Not doing it on the strings

Running on Empty with DNA@shocking.com
It’s 8 p.m. here at the Old Senator Theatre in Chico, Calif. I’ve been here since 8 a.m. It’s Tuesday, which means free-movie night. The downstairs theater is packed with people, munching on our organic corn and watching the most recent Ralph Nader speech. I got to open for Ralph last year, and what a rush that was! It was like a Stones concert, in other words. The average age was 40, but very enthusiastic! In the room upstairs a theater group is rehearsing for a musical that appears here at the end of April. In the hallway is another group practicing for their avant-garde, touchy-feely art/fashion/dance/film performance. They’re stretching a lot, and I wonder if they are really a subversive group of yoga disciples trying to work their classes into the theater by posing as actors.

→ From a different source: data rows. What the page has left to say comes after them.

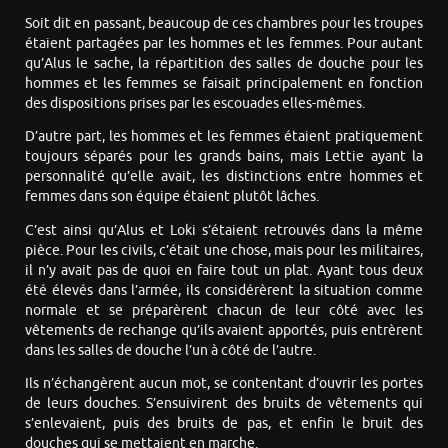
Soit dit en passant, beaucoup de ces chambres pour les troupes
étaient partagées par les hommes et les femmes. Pour autant
qu’Alus le sache, la répartition des salles de douche pour les
hommes et les femmes se faisait principalement en fonction
des dispositions prises par les escouades elles-mêmes.
D’autre part, les hommes et les femmes étaient pratiquement
toujours séparés pour les grands bains, mais Lettie ayant la
personnalité qu’elle avait, les distinctions entre hommes et
femmes dans son équipe étaient plutôt lâches.
C’est ainsi qu’Alus et Loki s’étaient retrouvés dans la même
pièce. Pour les civils, c’était une chose, mais pour les militaires,
il n’y avait pas de quoi en faire tout un plat. Ayant tous deux
été élevés dans l’armée, ils considérèrent la situation comme
normale et se préparèrent chacun de leur côté avec les
vêtements de rechange qu’ils avaient apportés, puis entrèrent
dans les salles de douche l’un à côté de l’autre.
Ils n’échangèrent aucun mot, se contentant d’ouvrir les portes
de leurs douches. S’ensuivirent des bruits de vêtements qui
s’enlevaient, puis des bruits de pas, et enfin le bruit des
douches qui se mettaient en marche.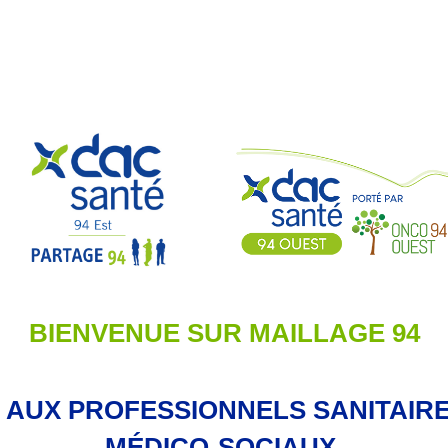
BIENVENUE SUR MAILLAGE 94
 AUX PROFESSIONNELS SANITAIRE
MÉDICO-SOCIAUX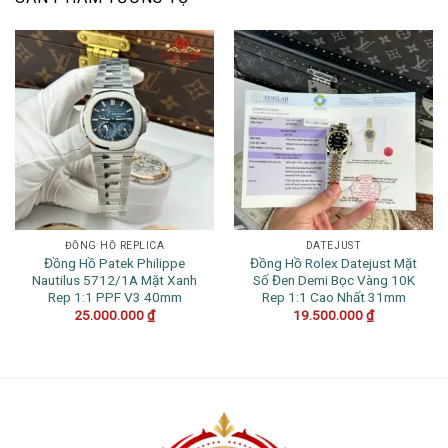
ĐỒNG HỒ REPLICA
DATEJUST
Đồng Hồ Patek Philippe
Đồng Hồ Rolex Datejust Mặt
Nautilus 5712/1A Mặt Xanh
Số Đen Demi Bọc Vàng 10K
Rep 1:1 PPF V3 40mm
Rep 1:1 Cao Nhất 31mm
25.000.000
₫
19.500.000
₫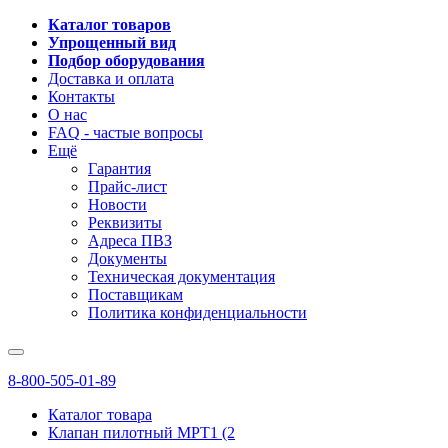
Каталог товаров
Упрощенный вид
Подбор оборудования
Доставка и оплата
Контакты
О нас
FAQ - частые вопросы
Ещё
Гарантия
Прайс-лист
Новости
Реквизиты
Адреса ПВЗ
Документы
Техническая документация
Поставщикам
Политика конфиденциальности
8-800-505-01-89
Каталог товара
Клапан пилотный MPT1 (2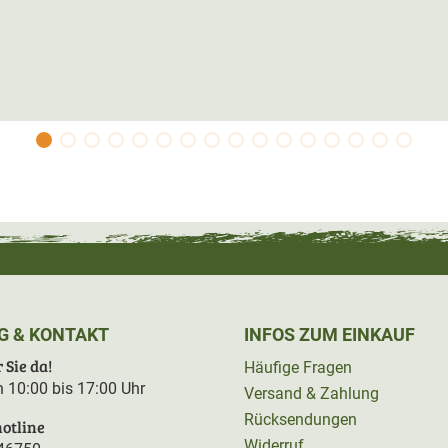
G & KONTAKT
INFOS ZUM EINKAUF
 Sie da!
Häufige Fragen
on 10:00 bis 17:00 Uhr
Versand & Zahlung
Rücksendungen
otline
Widerruf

Problems started when I stepped in a large pile of poo early this morning. I went into the barn, sorting through hundreds of band files so that I could alert you to the upcoming festival www.nowherexnowhere.com, when I smelled it. I tried to do the walk-and-drag procedure through the thickest and remotest part of the lawn. Walk and drag, walk and drag, walk and drag. I was like Marty Feldman in Young Frankenstein, “That’s pronounced “Frunk-en-shteen.”

My volunteer staff here at the old nonprofit www.senatortheatre.com was semi-permanently scarred by the E40 show. The difference between good and bad promoters is like the difference between good and bad mechanics. Get a bad mechanic, and your car won’t ever run right again.

We just completed a great show with Alien Ant Farm. The JMAX promotion was on top of their game. Now, I’m not too hip on commercial radio, I really don’t listen to it, and I don’t watch MTV, so Alien Ant Farm has zero impact on me as an individual. My experience was that, after selling 800 tickets to 12-15-year-olds who were so pumped up on the show, it was like dealing with Deadheads. I really got off on the sheer joy that many of these first-time concertgoers were experiencing.

I got to talk to guitarist Terence Corso (who applies the Taoist principle to his life) and found him and the whole band down to earth and aware of their young audience. In closing the show they said, “Thank you and remember to be good to each other.” It was warm and fuzzy.

Oh, word is that Isaac Parsons has left the Hips. I guess everything does change.